Wat drijft mij er nu toe om hem elke keer weer opnieuw te bezoeken, die hoop gebarsten baksteen en doorkliefd gewapend beton, gemarineerd in bloed? Een pelgrimage, een offergang voor onuitsprekelijk lijden, zoals de Fransen het massatoerisme proberen te labelen? Ik weet het niet. Ik voel me bij die gedachte een beetje ongemakkelijk. Ik heb er niet gevochten, noch mijn familie. Niet dat dit voor een pelgrimage een voorwaarde zou zijn, maar ik vind het wat misplaatst. Een pelgrimage is voor gelovigen, en ik zou niet weten wat er op deze plek nog te geloven valt.
Een soort vertraagd ramptoerisme dan, zoektocht naar de sensatie van de gruwel? Misschien. De sinistere gangen oefenen inderdaad een onweerstaanbare aantrekkingskracht op mij uit. Elke keer weer probeer ik mij voor te stellen hoe het daar geweest moet zijn, in 1916. Een onmogelijke opgave. De zware lucht van zweet, uitwerpselen en bloed. De dikke wolken cementstof die werden rondgeblazen bij elke van de duizenden inslagen die het fort dagelijks teisterden, de uitlaatgassen van de stroomgenerator die niet naar buiten konden worden geleid, het gekerm uit het lazaret, het is eenvoudigweg niet voor de geest te halen.
Maar van alle slagvelden en vestingen die ik bezocht, komt nergens de complete waanzin van de oorlog zo dichtbij als hier.

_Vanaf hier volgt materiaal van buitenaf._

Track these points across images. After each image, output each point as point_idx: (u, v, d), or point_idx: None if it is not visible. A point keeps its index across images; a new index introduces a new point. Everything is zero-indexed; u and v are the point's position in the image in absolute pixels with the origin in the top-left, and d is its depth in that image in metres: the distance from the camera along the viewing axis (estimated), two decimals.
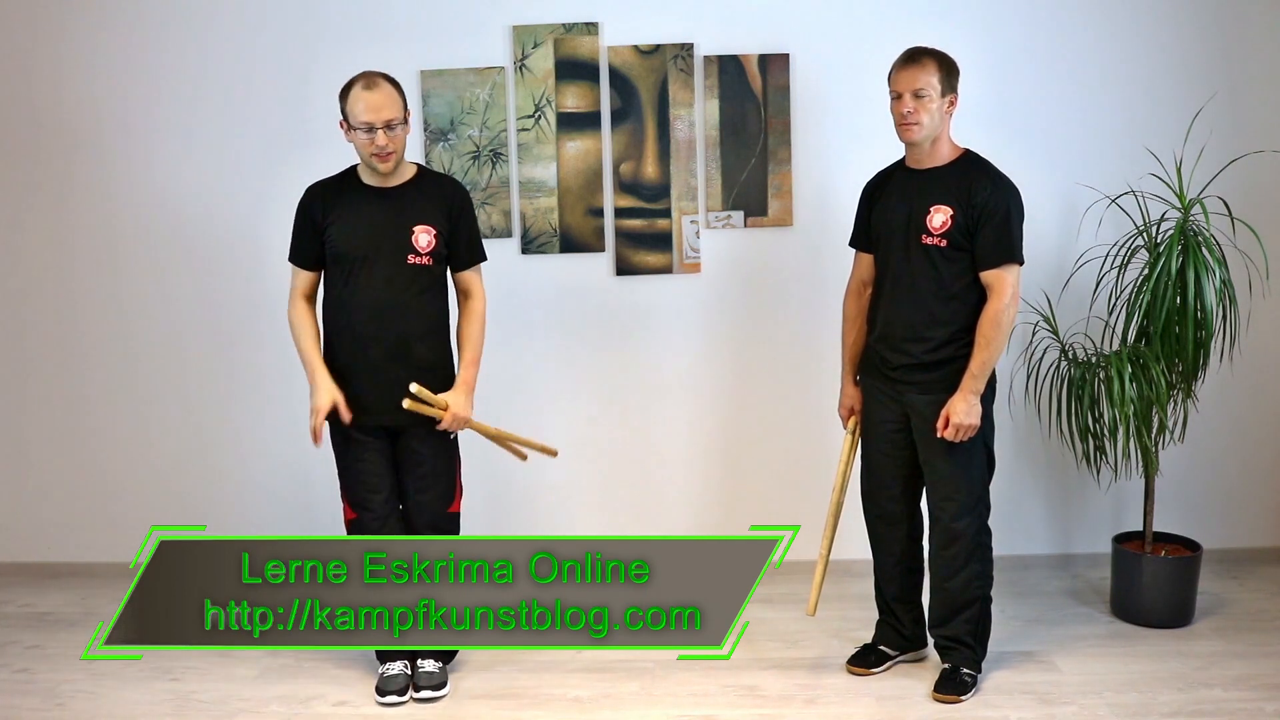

Alsof ik op klaarlichte dag herinnerd word aan een nachtmerrie die ik dacht vergeten te zijn. De onpeilbaar diepe ellende is bijna tastbaar tussen deze muren en in de donkere wouden eromheen.
Verontwaardigd over wat een mensheid die nooit lijkt te leren zichzelf aandoet, kijk ik van op het dak uit over het slagveld van een paar vierkante kilometer, waar minstens een half miljoen man letterlijk werd vermalen. Overmand door inktzwarte gedachten zie ik een kind dat neuriënd de trappen af hinkelt. Sommige mensen vinden dat heiligschennis, ik niet. Ik ben er rotsvast van overtuigd, dat als – als – dit Grote Sterven een zin had, dat het dan deze was.
Dat een onschuldig kind over een stukgeschoten puinhoop mag hinkelen.
Deze column verscheen ook in ‘Vesting’, het kwartaalblad van Simon Stevin, het Vlaams vestingbouwkundig centrum.
Mooi stuk!
Dankjewel!
Mooi stuk! Inderdaad waarom gaat men er heen. Ik vind vooral de gekte en de betrekkelijkheid van het leven de belangrijkste inzichten. En wellicht onderbewust uitgesteld ramptoerisme..
Betrekkelijkheid..die had ik nog niet. Merciekes!